En revanche, il se trouve encore dans ces chapitres tel trait qui rappelle l’accent du Second Isaïe : « C’est toi qui es notre père ; Abraham ne nous connaît pas et Israël ne sait qui nous sommes : notre père, c’est toi, Jehova » (63-16). C’est déjà le Pater noster.

Un verset d’un tout autre caractère se trouve tout à la fin du recueil (66-24) : « Ils sortiront, dit Jehova, et ils verront les corps morts des hommes qui se sont révoltés contre moi ; car leur ver ne meurt pas, et le feu qui les consume ne s’éteint pas. » Il y a là une haine féroce, qui ne peut s’excuser que parce que les juifs soutiraient beaucoup sans doute à l’époque où ils parlaient ainsi. Il est triste que l’évangile ait cru devoir recueillir encore ces paroles et les mettre dans la bouche de Jésus lui-même (Marc, 9-45).

Je parcours maintenant, en cherchant des additions, les autres prophètes. On est tenté d’en reconnaître une dans le Premier Isaïe, aux quatre derniers versets du chapitre XXIII au sujet de Tyr. Il n’est pas impossible, je l’ai dit, de les rapporter au temps du premier Hyrcan ; mais on comprendra encore mieux, si ces quatre versets ont été ajoutés au temps d’Hérode, la révolution qu’ils annoncent. et l’intervalle qu’ils font tout à coup franchir au lecteur. Et ce qui appuie cette conjecture, c’est que les Psaumes, dont la date est aussi, selon toute apparence, celle d’Hérode, reviennent plusieurs fois sur cette conversion de Tyr et des villes qui en dépendent. Voir aussi Zacharie (9-2-7).
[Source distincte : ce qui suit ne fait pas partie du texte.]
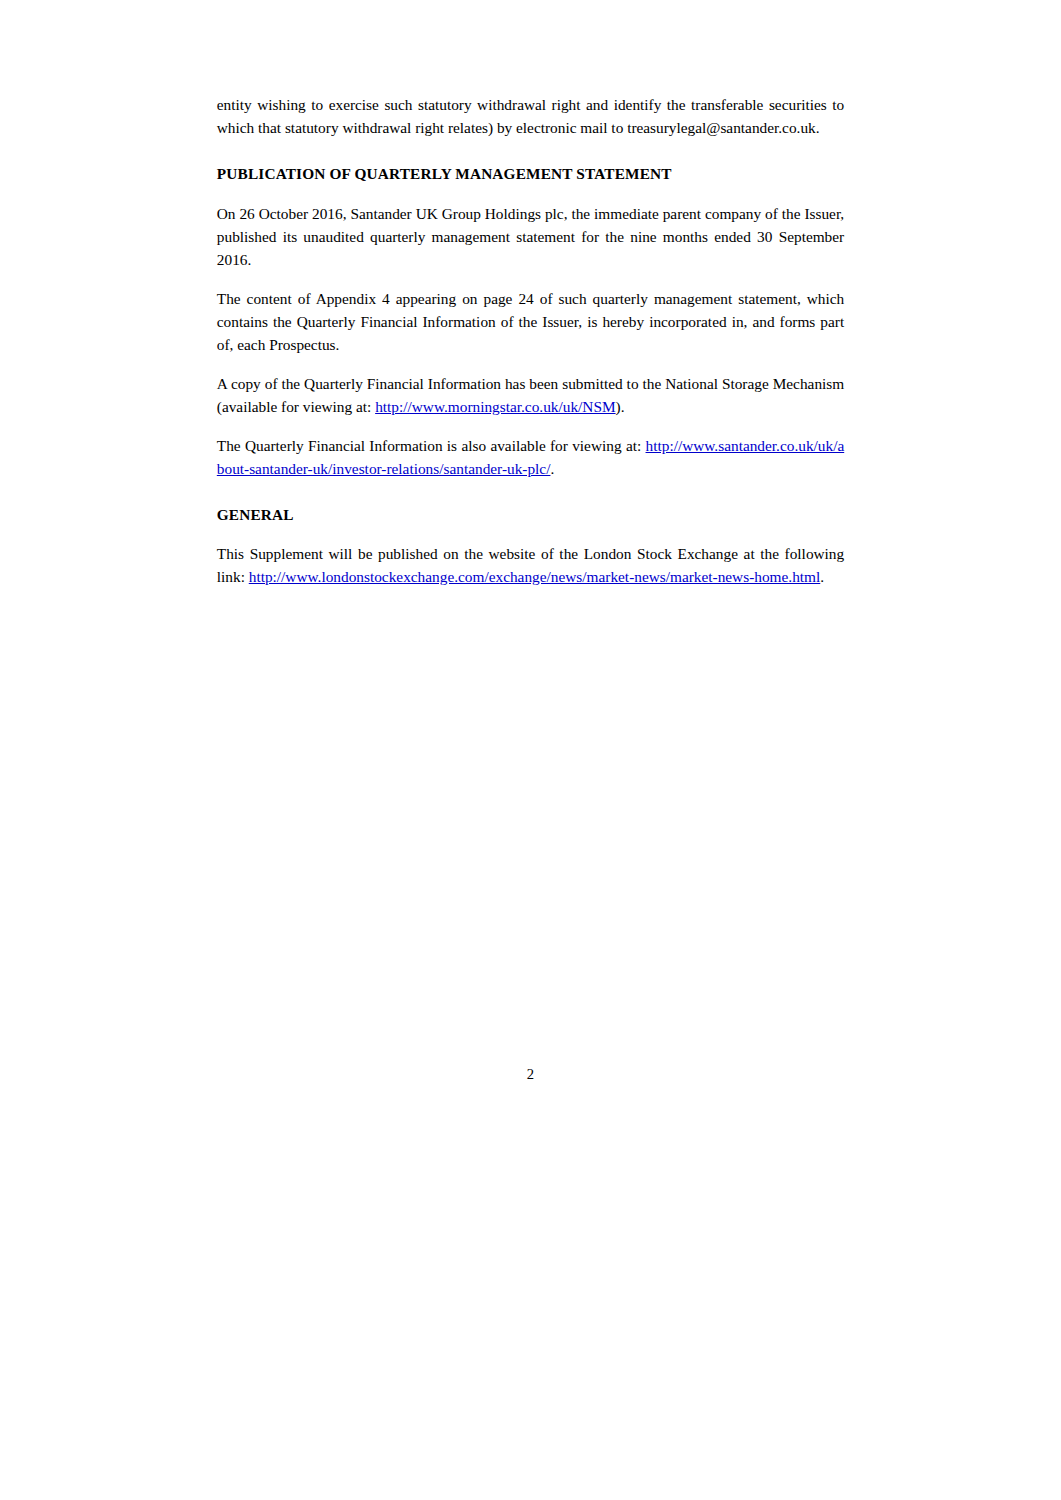entity wishing to exercise such statutory withdrawal right and identify the transferable securities to which that statutory withdrawal right relates) by electronic mail to treasurylegal@santander.co.uk.
Publication of Quarterly Management Statement
On 26 October 2016, Santander UK Group Holdings plc, the immediate parent company of the Issuer, published its unaudited quarterly management statement for the nine months ended 30 September 2016.
The content of Appendix 4 appearing on page 24 of such quarterly management statement, which contains the Quarterly Financial Information of the Issuer, is hereby incorporated in, and forms part of, each Prospectus.
A copy of the Quarterly Financial Information has been submitted to the National Storage Mechanism (available for viewing at: http://www.morningstar.co.uk/uk/NSM).
The Quarterly Financial Information is also available for viewing at: http://www.santander.co.uk/uk/about-santander-uk/investor-relations/santander-uk-plc/.
General
This Supplement will be published on the website of the London Stock Exchange at the following link: http://www.londonstockexchange.com/exchange/news/market-news/market-news-home.html.
2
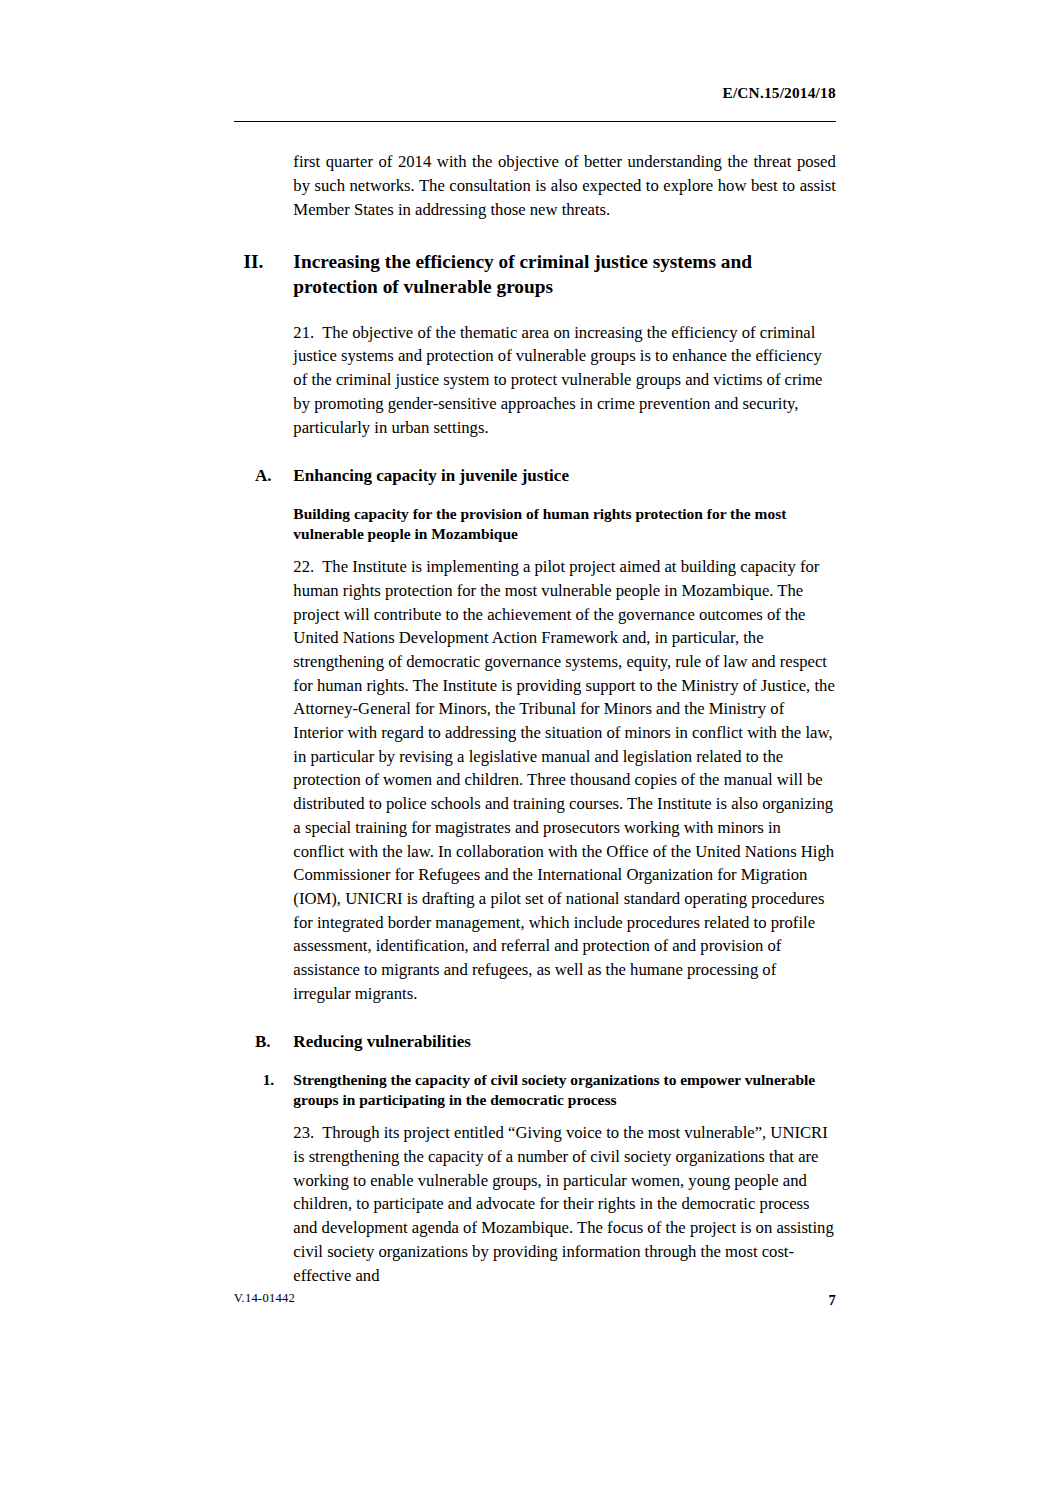E/CN.15/2014/18
first quarter of 2014 with the objective of better understanding the threat posed by such networks. The consultation is also expected to explore how best to assist Member States in addressing those new threats.
II. Increasing the efficiency of criminal justice systems and protection of vulnerable groups
21. The objective of the thematic area on increasing the efficiency of criminal justice systems and protection of vulnerable groups is to enhance the efficiency of the criminal justice system to protect vulnerable groups and victims of crime by promoting gender-sensitive approaches in crime prevention and security, particularly in urban settings.
A. Enhancing capacity in juvenile justice
Building capacity for the provision of human rights protection for the most vulnerable people in Mozambique
22. The Institute is implementing a pilot project aimed at building capacity for human rights protection for the most vulnerable people in Mozambique. The project will contribute to the achievement of the governance outcomes of the United Nations Development Action Framework and, in particular, the strengthening of democratic governance systems, equity, rule of law and respect for human rights. The Institute is providing support to the Ministry of Justice, the Attorney-General for Minors, the Tribunal for Minors and the Ministry of Interior with regard to addressing the situation of minors in conflict with the law, in particular by revising a legislative manual and legislation related to the protection of women and children. Three thousand copies of the manual will be distributed to police schools and training courses. The Institute is also organizing a special training for magistrates and prosecutors working with minors in conflict with the law. In collaboration with the Office of the United Nations High Commissioner for Refugees and the International Organization for Migration (IOM), UNICRI is drafting a pilot set of national standard operating procedures for integrated border management, which include procedures related to profile assessment, identification, and referral and protection of and provision of assistance to migrants and refugees, as well as the humane processing of irregular migrants.
B. Reducing vulnerabilities
1. Strengthening the capacity of civil society organizations to empower vulnerable groups in participating in the democratic process
23. Through its project entitled “Giving voice to the most vulnerable”, UNICRI is strengthening the capacity of a number of civil society organizations that are working to enable vulnerable groups, in particular women, young people and children, to participate and advocate for their rights in the democratic process and development agenda of Mozambique. The focus of the project is on assisting civil society organizations by providing information through the most cost-effective and
V.14-01442 7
Dans Jérémie, je ne vois pas que tel passage attire particulièrement l’attention ; mais on ne peut s’empêcher de remarquer que le nom de juif ou judéen, qui ne se rencontre jamais dans les prophètes du IIe siècle, se présente au contraire souvent dans celui-là, mais seulement dans les derniers chapitres, et pas une seule fois auparavant. Or c’est surtout dans cette dernière partie du livre que Jérémie est donné comme môle île sa personne aux événemens qui aboutissent à la ruine de Jérusalem. Il y a là de quoi donner à réfléchir sur la valeur de ces récits. Voir plus haut mes réflexions sur Zacharie, 8-23.